Monash expert: Online romance scams – how to safeguard yourself this Valentine’s Day

Monash University 2 mins read

A Monash expert is available to comment on the rise of online romance and investment scams related to Valentine’s Day, how people can protect themselves, and what institutional safeguards can be put in place. 

 

Professor Monica Whitty, Head of Department of Software Systems & Cybersecurity, Faculty of Information Technology

Contact details: +61 450 501 248 or media@monash.edu  

  • Human factors of cybersecurity
  • Online security risks
  • Detecting and preventing cyber scams 

 

The following can be attributed to Professor Whitty:

“February is a time for love around the world but from a cybersecurity point of view we also see a steep increase in online romance and relationship scams during this time.
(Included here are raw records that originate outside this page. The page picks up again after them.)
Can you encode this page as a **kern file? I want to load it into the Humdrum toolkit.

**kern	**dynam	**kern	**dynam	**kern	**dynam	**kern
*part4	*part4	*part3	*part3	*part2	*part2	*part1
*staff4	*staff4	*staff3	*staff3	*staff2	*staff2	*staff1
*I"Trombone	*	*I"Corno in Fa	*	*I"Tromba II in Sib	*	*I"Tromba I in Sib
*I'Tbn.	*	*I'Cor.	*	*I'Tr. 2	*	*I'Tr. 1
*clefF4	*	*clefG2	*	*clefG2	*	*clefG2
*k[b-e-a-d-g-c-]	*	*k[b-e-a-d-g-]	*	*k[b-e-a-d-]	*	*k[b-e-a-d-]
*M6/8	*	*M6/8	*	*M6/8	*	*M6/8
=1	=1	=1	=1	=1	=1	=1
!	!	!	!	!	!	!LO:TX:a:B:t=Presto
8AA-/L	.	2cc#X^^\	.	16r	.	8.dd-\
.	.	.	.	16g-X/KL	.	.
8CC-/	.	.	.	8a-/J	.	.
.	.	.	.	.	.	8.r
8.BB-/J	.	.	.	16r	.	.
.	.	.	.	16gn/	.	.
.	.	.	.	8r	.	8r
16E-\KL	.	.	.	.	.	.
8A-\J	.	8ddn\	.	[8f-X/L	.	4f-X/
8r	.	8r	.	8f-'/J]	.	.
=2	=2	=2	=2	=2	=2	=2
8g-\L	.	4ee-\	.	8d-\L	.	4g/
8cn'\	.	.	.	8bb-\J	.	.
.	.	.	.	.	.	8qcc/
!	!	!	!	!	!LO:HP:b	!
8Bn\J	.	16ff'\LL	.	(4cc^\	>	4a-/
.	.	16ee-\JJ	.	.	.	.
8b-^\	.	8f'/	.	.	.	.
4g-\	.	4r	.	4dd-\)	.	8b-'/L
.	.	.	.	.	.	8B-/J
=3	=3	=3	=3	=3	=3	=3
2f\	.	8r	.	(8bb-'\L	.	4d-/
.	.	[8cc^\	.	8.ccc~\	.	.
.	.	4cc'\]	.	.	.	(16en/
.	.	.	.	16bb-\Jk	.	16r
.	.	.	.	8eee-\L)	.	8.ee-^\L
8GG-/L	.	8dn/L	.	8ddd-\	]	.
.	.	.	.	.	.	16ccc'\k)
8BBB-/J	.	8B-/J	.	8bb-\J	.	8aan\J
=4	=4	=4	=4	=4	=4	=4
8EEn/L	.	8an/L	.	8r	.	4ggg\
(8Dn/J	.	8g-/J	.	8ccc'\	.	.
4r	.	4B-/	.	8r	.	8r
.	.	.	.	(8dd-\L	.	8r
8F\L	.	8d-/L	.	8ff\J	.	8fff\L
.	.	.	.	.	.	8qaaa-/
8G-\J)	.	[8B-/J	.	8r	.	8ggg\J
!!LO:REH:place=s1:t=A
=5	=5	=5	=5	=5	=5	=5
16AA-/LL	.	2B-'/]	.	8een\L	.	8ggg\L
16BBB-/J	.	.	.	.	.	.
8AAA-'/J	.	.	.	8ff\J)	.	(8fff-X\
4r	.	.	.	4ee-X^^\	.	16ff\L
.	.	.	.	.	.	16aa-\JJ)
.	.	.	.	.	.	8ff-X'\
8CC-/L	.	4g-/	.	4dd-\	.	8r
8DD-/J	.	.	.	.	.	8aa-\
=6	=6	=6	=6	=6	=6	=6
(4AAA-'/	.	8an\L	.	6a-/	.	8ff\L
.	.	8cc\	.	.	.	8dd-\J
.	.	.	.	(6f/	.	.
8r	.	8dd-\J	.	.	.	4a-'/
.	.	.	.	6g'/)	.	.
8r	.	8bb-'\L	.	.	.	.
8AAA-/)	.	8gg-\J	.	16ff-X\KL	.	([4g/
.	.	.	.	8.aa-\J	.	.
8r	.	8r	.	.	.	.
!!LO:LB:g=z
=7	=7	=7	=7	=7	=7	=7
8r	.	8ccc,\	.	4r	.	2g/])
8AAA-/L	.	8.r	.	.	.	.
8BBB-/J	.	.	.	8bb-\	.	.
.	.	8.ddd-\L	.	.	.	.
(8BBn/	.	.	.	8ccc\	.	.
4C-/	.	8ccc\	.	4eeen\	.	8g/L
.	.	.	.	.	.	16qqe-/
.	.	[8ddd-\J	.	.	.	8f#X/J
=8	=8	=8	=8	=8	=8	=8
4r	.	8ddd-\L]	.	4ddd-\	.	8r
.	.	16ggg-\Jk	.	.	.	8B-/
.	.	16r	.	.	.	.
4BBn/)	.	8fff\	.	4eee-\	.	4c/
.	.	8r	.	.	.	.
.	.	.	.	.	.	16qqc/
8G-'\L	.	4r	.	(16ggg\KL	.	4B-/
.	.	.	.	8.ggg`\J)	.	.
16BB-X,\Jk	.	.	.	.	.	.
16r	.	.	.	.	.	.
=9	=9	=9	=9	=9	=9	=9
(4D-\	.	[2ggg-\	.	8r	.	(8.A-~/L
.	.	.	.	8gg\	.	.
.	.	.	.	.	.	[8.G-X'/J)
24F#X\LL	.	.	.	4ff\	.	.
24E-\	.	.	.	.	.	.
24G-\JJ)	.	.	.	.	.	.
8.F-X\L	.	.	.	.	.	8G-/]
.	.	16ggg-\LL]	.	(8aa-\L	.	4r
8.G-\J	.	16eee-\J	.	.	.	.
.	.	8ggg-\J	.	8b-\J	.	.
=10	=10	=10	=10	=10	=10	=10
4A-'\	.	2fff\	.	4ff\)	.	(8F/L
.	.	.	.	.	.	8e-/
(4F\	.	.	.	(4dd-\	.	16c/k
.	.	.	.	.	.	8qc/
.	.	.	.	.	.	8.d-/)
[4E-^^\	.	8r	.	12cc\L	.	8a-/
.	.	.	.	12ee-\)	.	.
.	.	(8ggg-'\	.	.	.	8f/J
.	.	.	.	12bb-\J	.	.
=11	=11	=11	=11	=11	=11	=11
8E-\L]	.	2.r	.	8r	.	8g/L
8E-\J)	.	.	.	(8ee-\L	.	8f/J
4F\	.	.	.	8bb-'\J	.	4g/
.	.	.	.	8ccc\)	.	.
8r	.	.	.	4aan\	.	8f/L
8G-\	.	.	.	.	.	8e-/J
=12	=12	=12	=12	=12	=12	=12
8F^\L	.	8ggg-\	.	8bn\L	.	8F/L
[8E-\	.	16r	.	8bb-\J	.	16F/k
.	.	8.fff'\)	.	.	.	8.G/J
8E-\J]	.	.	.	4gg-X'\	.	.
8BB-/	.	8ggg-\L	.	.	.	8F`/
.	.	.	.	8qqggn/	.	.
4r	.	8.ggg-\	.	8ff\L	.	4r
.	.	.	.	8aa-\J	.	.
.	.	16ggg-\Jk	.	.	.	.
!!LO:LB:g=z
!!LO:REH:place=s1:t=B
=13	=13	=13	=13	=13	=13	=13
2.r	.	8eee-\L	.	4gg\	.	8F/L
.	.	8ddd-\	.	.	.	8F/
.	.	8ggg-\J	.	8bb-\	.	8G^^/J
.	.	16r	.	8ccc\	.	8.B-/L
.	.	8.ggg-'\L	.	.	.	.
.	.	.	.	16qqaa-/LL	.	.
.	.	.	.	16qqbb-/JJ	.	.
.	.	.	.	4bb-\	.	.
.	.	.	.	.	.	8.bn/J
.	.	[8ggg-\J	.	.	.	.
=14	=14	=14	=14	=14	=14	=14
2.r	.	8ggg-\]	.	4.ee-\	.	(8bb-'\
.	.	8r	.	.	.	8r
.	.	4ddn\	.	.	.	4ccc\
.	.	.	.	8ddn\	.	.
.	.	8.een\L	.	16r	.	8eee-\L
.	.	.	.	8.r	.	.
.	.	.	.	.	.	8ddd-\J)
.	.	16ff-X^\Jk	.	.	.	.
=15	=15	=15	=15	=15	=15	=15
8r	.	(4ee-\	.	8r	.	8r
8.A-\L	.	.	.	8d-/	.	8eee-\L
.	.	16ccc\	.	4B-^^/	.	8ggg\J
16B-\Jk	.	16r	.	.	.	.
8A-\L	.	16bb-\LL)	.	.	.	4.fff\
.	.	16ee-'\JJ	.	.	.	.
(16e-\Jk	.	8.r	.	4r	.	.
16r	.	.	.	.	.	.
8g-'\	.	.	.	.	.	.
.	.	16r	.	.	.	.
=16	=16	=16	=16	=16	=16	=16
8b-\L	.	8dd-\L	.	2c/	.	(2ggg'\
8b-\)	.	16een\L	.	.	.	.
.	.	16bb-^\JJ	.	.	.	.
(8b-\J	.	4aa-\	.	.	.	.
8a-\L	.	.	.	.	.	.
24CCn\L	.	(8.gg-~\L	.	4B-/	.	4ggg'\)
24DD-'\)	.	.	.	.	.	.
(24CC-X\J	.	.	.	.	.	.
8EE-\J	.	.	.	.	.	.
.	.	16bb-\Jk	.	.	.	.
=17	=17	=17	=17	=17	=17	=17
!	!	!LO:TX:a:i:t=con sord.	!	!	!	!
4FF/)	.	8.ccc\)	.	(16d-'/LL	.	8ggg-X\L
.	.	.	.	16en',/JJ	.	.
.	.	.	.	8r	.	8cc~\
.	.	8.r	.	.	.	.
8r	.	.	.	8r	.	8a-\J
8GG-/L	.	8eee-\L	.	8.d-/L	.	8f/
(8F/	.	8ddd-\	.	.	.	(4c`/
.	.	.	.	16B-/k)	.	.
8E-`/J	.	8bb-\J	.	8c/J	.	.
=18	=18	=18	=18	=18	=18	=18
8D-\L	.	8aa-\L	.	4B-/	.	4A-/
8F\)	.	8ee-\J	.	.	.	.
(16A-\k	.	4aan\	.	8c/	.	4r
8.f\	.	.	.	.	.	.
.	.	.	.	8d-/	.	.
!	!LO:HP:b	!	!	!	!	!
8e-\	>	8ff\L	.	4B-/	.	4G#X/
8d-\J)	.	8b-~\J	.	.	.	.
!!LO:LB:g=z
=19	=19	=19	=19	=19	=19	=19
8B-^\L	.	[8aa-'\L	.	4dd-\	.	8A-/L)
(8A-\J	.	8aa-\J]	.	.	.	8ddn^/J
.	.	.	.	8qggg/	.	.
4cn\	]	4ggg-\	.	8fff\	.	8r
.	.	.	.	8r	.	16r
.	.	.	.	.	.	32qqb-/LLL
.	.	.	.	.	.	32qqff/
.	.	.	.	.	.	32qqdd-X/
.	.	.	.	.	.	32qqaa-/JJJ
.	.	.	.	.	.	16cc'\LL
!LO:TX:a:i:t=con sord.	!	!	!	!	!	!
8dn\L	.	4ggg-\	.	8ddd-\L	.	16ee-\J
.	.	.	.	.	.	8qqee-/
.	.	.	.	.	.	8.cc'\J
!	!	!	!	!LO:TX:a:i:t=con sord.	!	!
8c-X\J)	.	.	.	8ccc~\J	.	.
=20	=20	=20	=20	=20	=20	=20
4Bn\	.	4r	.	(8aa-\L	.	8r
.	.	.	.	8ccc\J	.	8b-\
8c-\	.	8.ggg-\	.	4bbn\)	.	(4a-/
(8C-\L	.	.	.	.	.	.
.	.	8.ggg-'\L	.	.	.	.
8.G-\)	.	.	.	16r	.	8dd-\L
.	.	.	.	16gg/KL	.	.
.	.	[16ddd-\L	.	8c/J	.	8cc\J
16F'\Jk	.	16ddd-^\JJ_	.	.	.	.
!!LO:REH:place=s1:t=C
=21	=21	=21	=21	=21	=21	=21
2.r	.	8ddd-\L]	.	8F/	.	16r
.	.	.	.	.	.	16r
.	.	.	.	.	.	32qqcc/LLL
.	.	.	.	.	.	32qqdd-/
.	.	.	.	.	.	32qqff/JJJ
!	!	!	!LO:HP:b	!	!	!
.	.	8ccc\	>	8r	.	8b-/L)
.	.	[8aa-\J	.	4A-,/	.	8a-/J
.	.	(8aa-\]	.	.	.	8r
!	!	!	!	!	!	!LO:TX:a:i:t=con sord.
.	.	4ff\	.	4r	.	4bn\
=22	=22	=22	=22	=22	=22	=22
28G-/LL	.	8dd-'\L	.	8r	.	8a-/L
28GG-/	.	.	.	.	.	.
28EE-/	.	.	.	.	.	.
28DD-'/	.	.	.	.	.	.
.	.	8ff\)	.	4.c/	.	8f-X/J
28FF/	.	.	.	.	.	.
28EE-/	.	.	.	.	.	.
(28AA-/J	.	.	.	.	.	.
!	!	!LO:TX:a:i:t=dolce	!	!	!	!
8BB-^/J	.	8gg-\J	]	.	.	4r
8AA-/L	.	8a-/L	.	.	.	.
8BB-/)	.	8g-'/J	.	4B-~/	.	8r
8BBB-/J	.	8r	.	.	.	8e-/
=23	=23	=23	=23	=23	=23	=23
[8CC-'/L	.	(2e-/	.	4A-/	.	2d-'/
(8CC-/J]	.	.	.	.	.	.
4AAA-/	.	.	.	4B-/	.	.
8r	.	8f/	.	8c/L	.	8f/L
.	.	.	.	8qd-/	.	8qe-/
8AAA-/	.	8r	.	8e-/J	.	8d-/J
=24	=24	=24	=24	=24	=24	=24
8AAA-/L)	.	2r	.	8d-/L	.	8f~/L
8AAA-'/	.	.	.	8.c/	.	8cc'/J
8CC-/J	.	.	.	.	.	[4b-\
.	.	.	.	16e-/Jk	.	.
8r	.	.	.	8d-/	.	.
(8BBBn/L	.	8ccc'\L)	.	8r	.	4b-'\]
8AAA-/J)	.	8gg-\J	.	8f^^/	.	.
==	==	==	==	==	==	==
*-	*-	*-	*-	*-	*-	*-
Such scams tend to peak around Valentine’s Day and Christmas, when people are looking for love or are feeling more lonely. 

 

“Romance scams don’t start with a request for money, they start with the development of a relationship. So don’t wait until you notice red flags. Start doing some basic checks as soon as you meet someone new online. 

 

“Check if they have profiles on other dating sites, social networking sites or LinkedIn. Do reverse image searches to see if they come up as part of scam alerts or the news. Get family and friends involved when you are looking for new relationships as they can be more objective in checking the safety of potential partners. The longer a relationship stays online the longer you become vulnerable to that person. It is important to meet them in person in a safe public environment early on.

 

“Relationship scams are now being increasingly combined with investment scams – called ‘pig butchering’ – a new form of scam where money is extracted to make fake investments in the share market, cryptocurrency or foreign currency exchanges. The whole deal, for romance or investment scams, is founded on building trust and exploiting that trust to extract money.  

 

“We also see that once people fall victim they tend to be repeatedly caught up in online scams since their personal data becomes vulnerable. If you have been scammed, take preventative measures so you are protected in the future. Report the scam, change all your online passwords, check if your digital identity is secure, and work with not-for-profit organisations like IDCare who can help you navigate the aftermath of a scam. 

 

“Social networking and dating sites need to do more work to keep criminals out and to keep their clients safe. Governments should distribute consistent and simple messaging and work with industry (e.g. platforms and social networking sites) to recommend safe behaviours and practices for users.”